The centerpiece of the boxset is 1964’s Woman of the Dunes, an epochal art house film and classic of world cinema with all the earmarks of that peculiar strain: existential premise, abstracted just enough so as to be open to endless discourse, an erotic charge. Pianist Glenn Gould purportedly watched it a hundred times. A story about a man from the city indulging his amateur entomology out in the rural countryside, he becomes the prisoner of a widow who lives in a sandpit, doomed to a “Sisyphus on the Beach” task of shoveling out the ever-encroaching stuff. Throughout the film, the sand transmogrifies within Teshigahara’s lens into the tiniest of crystals, looming mountains, walls, waterfalls, rivulets; it breaks like a ceramic plate, dribbles like milk, corrodes like acid, becomes a second skin, crumbles away like time itself. In the film’s commentary, James Quandt notes how such sand served as metaphor for the critics: representing Taosim, fate, society, time, the eternal, and–for Arthur Schlessinger Jr.–totalitarianism.

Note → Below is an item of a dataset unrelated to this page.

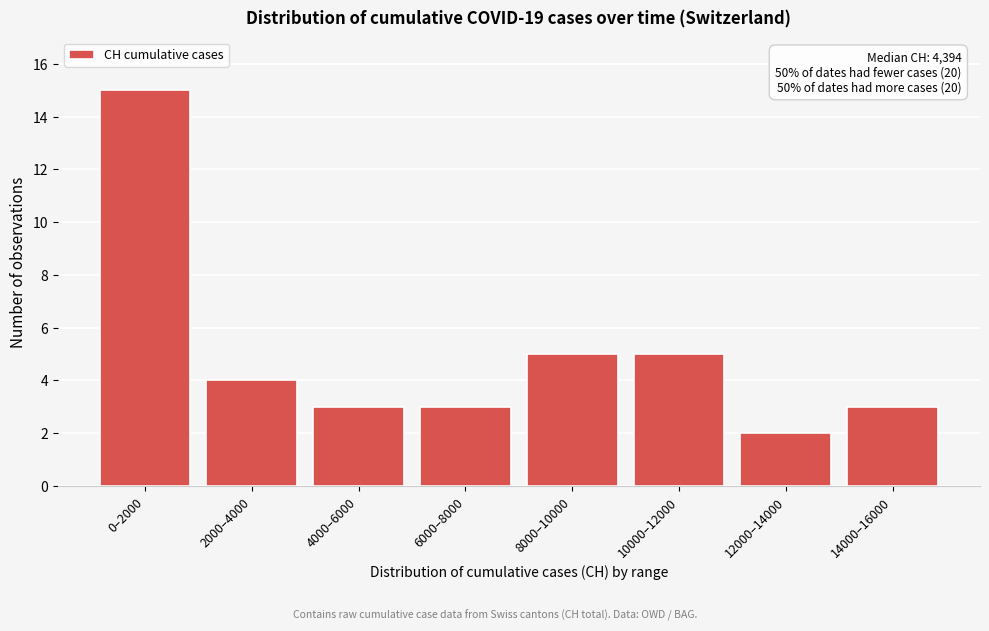

Reading left to right, list all the values displayed in this chart.

15	4	3	3	5	5	2	3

“But what does the sand mean?” isn’t really for me to answer, but that 1/8-millimeter grain influences Takemitsu’s intense soundtrack. While no doubt indebted to the works of Western composers like John Cage and Claude Debussy (Ross notes a circularity in that both of these men “had been heavily influenced by Japanese music and Japanese thought”), here Takemitsu renders his instruments’ timbre at their most visceral and elemental. The film opens with a sound collage of urban clamor–train, intercom, horns–then such density drops away altogether. The most spectral aspects of scraped strings, piercing flute tones, jags of harp and relentless Japanese drums comprise the movie’s entire sonic palette, matching up with the creaks of wood and gusts of sirocco winds in the sound design.

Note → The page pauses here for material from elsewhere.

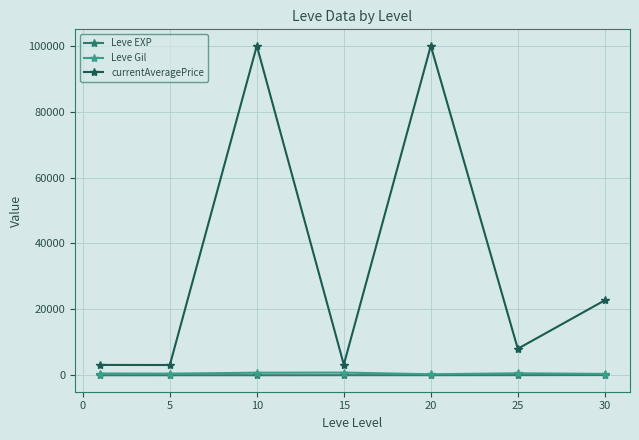

Which series has the widest spread of values?

currentAveragePrice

(This clip is borderline NSFW.) For the charged love scene between the man and the woman, Takemitsu takes something intimate and familiar–Teshigahara shows extreme close-ups of granules embedded in the couple’s skin–and renders it into something primal, grimy, and skin-prickling via a painfully slow rattle and astringent drones.

(Another nearly NSFW clip.) Animalistic and tactile as the previous scene is, it’s nothing compared to the movie’s climax, where the local villagers appear around the rim of the sandpit and bid the man and his woman put on a show for them. Grotesquely masked, pounding on giant Japanese drums, there’s no need for avant-garde strategies here, as the ritualistic rhythms are blood-boiling in their intensity, urging the man to rape the woman for the audience’s entertainment.

The woman vanishes into darkness before she can be apprehended, but the blatant horror of the act reveals an irreversible shift: rather than fight it, this civilized man has acquiesced to the demands of this rural society. Entrapped, he perversely feels free. The noise of the city has given way to the sound of these drums; is there really any difference? Melding East-West atonality or simply deploying a thunderous tribal beat, Takemitsu’s harsh, caustic soundtrack embodies throughout the film the effects of sunstroke, of disintegration, of animal violence, of sanity slipping through fingers like sand.